Pull each line containing "pixels" out of the data and copy it.

INFORMATION SHOWN:
↓

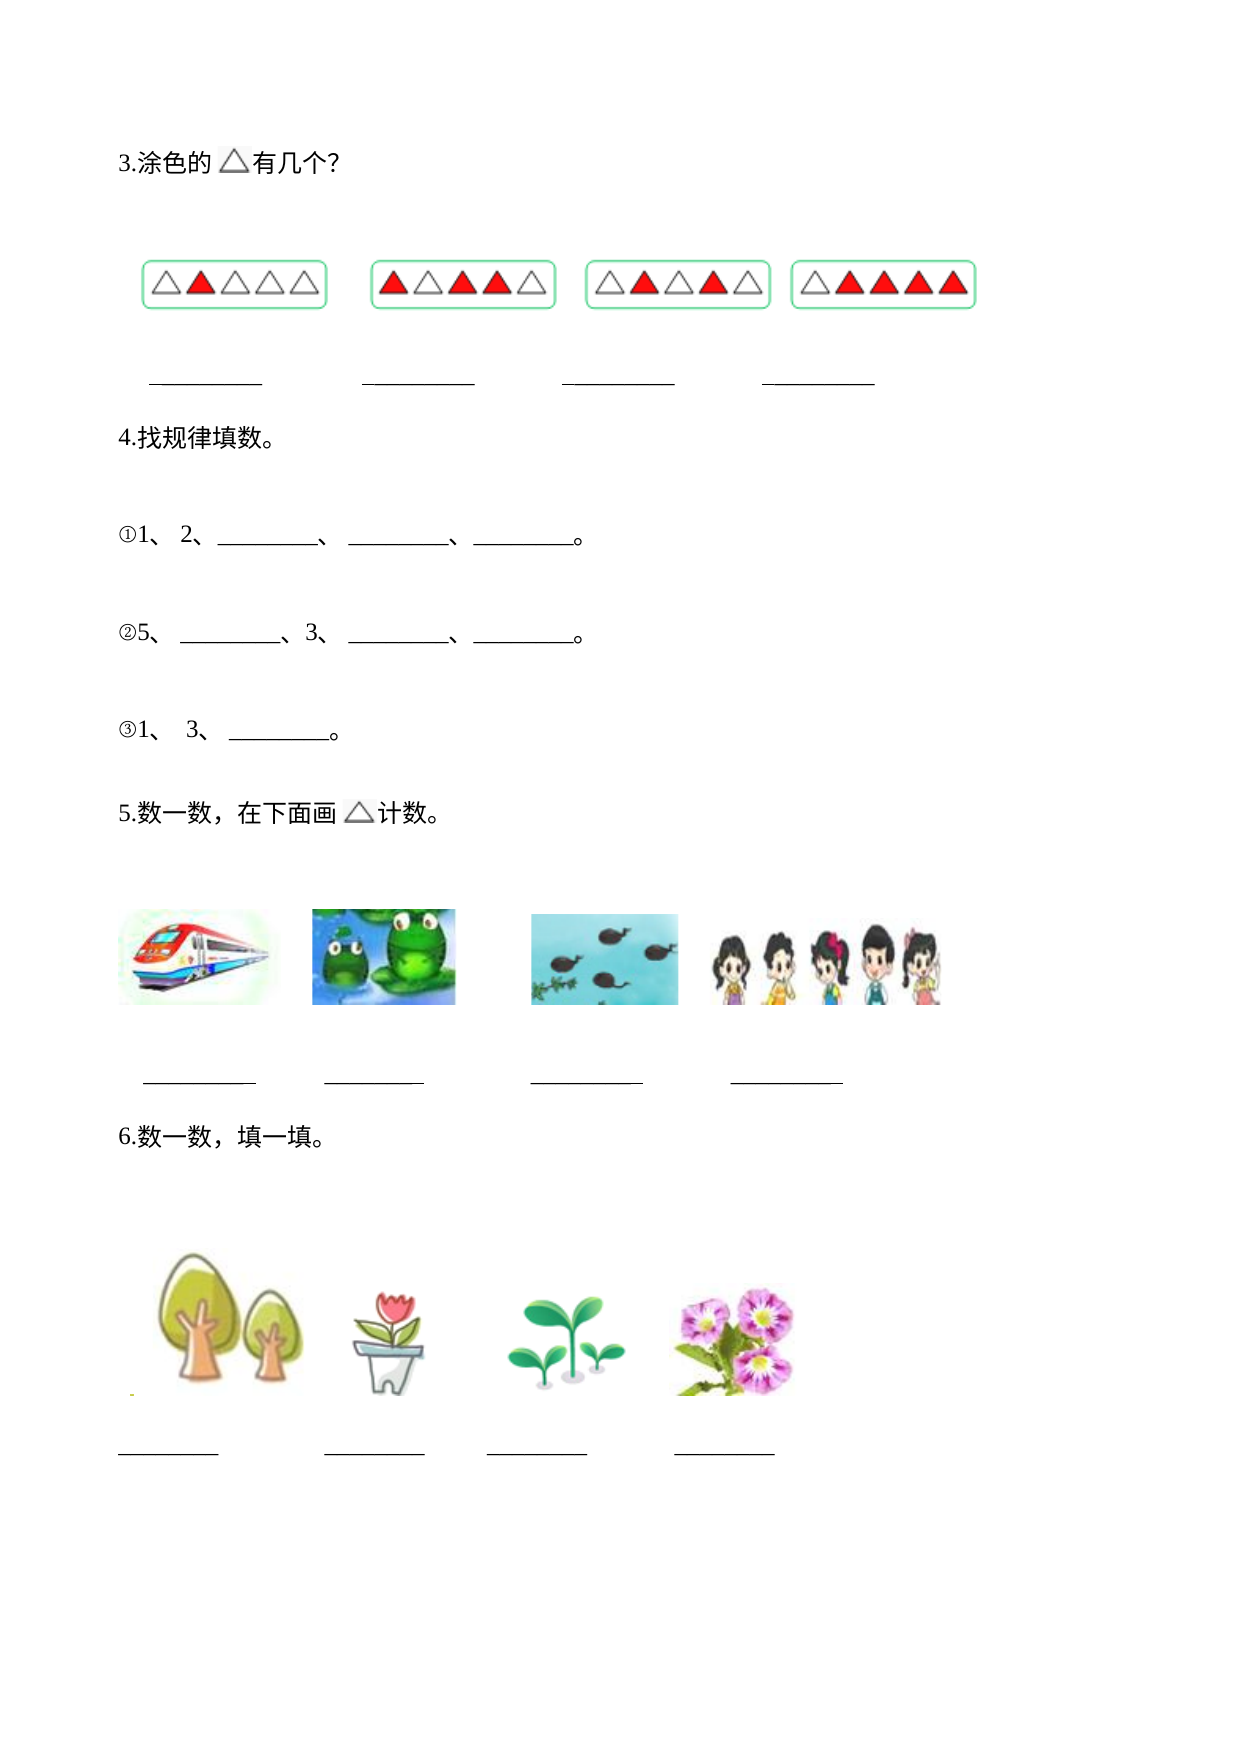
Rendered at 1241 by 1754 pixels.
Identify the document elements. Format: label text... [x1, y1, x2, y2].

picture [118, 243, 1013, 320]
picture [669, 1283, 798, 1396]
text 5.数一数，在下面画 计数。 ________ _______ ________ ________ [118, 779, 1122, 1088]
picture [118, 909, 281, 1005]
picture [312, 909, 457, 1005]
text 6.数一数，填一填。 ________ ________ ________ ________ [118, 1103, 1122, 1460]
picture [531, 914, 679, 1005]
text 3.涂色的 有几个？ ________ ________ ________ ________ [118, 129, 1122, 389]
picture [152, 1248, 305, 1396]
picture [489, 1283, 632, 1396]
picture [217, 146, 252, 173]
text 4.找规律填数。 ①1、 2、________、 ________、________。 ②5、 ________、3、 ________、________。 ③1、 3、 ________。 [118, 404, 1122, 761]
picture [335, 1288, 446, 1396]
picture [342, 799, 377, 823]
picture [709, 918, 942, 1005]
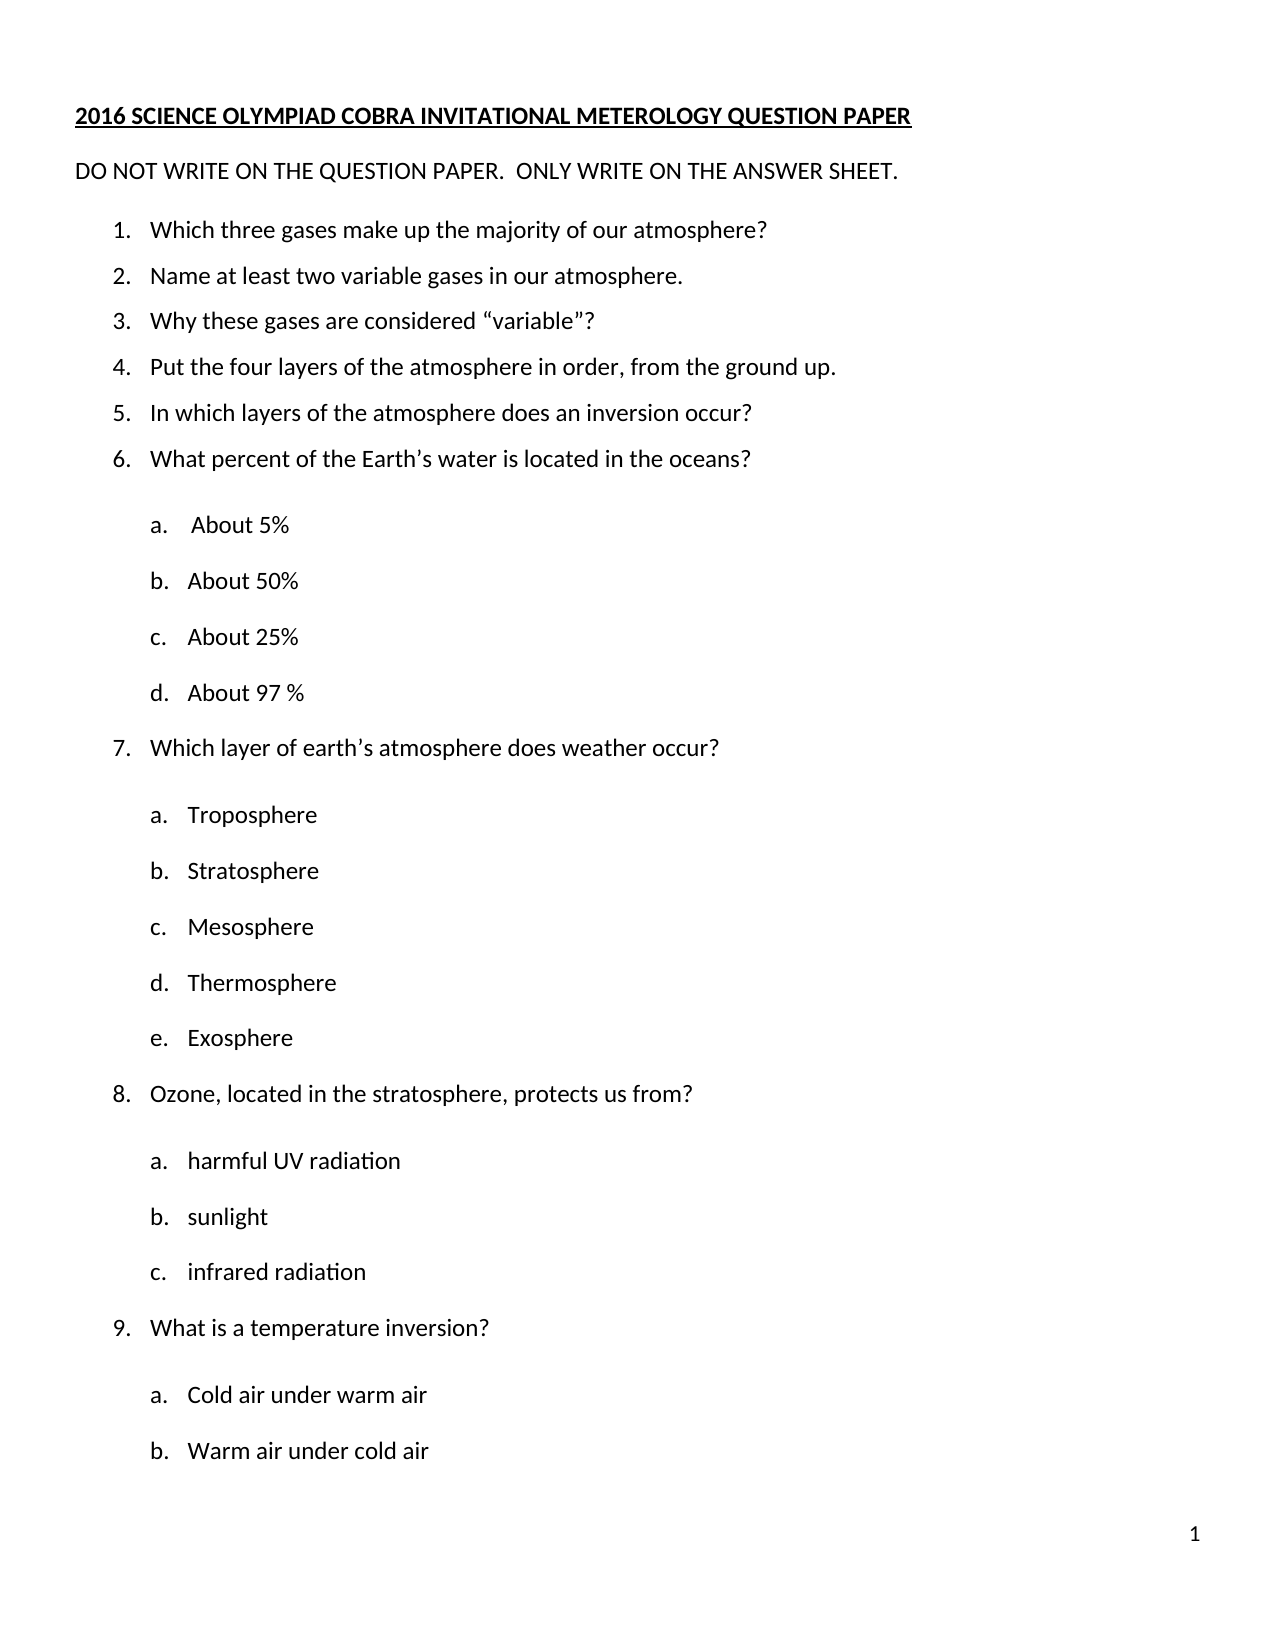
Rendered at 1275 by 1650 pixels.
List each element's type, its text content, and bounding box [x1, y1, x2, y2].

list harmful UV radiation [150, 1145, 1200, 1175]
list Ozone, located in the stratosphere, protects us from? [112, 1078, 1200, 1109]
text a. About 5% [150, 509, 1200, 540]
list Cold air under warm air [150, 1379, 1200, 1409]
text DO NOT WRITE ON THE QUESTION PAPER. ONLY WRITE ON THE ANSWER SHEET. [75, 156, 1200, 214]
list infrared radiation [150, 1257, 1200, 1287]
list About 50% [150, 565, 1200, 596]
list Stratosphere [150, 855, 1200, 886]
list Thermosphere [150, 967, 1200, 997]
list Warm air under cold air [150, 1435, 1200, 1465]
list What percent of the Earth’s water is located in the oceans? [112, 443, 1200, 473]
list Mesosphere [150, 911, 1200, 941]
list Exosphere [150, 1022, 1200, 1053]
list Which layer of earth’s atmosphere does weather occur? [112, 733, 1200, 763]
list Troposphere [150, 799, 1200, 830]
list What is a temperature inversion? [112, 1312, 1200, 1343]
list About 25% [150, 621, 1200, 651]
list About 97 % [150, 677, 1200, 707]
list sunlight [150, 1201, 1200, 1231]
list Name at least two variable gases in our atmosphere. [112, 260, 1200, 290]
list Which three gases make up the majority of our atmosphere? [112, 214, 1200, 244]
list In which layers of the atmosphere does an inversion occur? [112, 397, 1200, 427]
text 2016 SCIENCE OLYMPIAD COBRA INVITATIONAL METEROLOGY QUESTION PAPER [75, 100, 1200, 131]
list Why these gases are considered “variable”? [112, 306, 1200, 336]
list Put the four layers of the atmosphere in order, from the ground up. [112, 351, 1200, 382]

↑
↓

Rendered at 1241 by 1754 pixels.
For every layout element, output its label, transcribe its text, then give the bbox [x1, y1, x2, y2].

↑
↓

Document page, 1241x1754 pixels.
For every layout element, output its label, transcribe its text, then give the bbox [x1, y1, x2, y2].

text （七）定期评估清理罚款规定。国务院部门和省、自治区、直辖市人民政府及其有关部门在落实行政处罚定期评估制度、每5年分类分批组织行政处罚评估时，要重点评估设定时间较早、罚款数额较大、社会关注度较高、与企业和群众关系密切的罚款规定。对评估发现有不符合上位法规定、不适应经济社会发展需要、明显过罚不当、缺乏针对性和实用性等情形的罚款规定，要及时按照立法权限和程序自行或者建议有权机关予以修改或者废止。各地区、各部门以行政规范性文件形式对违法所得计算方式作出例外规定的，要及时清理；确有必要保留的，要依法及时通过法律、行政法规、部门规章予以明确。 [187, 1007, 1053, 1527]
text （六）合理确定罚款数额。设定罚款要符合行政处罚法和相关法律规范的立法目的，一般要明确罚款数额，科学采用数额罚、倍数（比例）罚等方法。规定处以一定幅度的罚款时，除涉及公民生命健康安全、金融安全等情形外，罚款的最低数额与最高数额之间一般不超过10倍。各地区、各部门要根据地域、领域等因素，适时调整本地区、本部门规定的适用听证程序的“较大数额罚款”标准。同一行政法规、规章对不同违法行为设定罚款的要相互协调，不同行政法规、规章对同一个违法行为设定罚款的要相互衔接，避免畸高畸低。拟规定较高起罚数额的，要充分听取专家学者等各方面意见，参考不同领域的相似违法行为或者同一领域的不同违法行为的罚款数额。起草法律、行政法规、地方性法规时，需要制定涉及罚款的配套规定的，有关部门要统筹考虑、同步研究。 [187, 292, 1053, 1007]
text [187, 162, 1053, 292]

↑

EXPECTED ANSWER:
Rendered at 1241 by 1754 pixels.
Rendered at 1275 by 1650 pixels.
Rendered at 1241 by 1754 pixels.
Document page, 1241x1754 pixels.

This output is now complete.